- [Request] Return all of the data exactly as given.

■ ■ ■ ■ ■

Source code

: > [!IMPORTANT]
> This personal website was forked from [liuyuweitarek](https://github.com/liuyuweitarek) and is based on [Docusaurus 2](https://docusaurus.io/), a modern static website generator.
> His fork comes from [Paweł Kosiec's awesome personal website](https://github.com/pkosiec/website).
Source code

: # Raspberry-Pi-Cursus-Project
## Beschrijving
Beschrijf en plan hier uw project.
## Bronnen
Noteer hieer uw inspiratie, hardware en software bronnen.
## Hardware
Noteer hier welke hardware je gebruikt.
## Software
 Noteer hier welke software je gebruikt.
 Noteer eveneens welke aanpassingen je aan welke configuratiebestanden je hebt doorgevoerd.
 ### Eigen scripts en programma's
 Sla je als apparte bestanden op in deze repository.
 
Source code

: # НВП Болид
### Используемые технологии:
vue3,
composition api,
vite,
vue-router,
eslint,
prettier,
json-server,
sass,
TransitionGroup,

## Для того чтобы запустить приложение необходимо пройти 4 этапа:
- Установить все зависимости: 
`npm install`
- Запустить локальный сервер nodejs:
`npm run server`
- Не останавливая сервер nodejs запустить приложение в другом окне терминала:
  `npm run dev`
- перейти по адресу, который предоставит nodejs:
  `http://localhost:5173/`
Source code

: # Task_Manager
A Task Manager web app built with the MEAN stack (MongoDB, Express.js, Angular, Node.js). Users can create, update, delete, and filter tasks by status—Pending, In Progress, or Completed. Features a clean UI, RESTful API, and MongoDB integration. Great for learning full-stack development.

■ ■ ■ ■ ■

- [Result of this task]
Source code

: > [!IMPORTANT]
> This personal website was forked from [liuyuweitarek](https://github.com/liuyuweitarek) and is based on [Docusaurus 2](https://docusaurus.io/), a modern static website generator.
> His fork comes from [Paweł Kosiec's awesome personal website](https://github.com/pkosiec/website).
Source code

: # Raspberry-Pi-Cursus-Project
## Beschrijving
Beschrijf en plan hier uw project.
## Bronnen
Noteer hieer uw inspiratie, hardware en software bronnen.
## Hardware
Noteer hier welke hardware je gebruikt.
## Software
 Noteer hier welke software je gebruikt.
 Noteer eveneens welke aanpassingen je aan welke configuratiebestanden je hebt doorgevoerd.
 ### Eigen scripts en programma's
 Sla je als apparte bestanden op in deze repository.
 
Source code

: # НВП Болид
### Используемые технологии:
vue3,
composition api,
vite,
vue-router,
eslint,
prettier,
json-server,
sass,
TransitionGroup,

## Для того чтобы запустить приложение необходимо пройти 4 этапа:
- Установить все зависимости: 
`npm install`
- Запустить локальный сервер nodejs:
`npm run server`
- Не останавливая сервер nodejs запустить приложение в другом окне терминала:
  `npm run dev`
- перейти по адресу, который предоставит nodejs:
  `http://localhost:5173/`
Source code

: # Task_Manager
A Task Manager web app built with the MEAN stack (MongoDB, Express.js, Angular, Node.js). Users can create, update, delete, and filter tasks by status—Pending, In Progress, or Completed. Features a clean UI, RESTful API, and MongoDB integration. Great for learning full-stack development.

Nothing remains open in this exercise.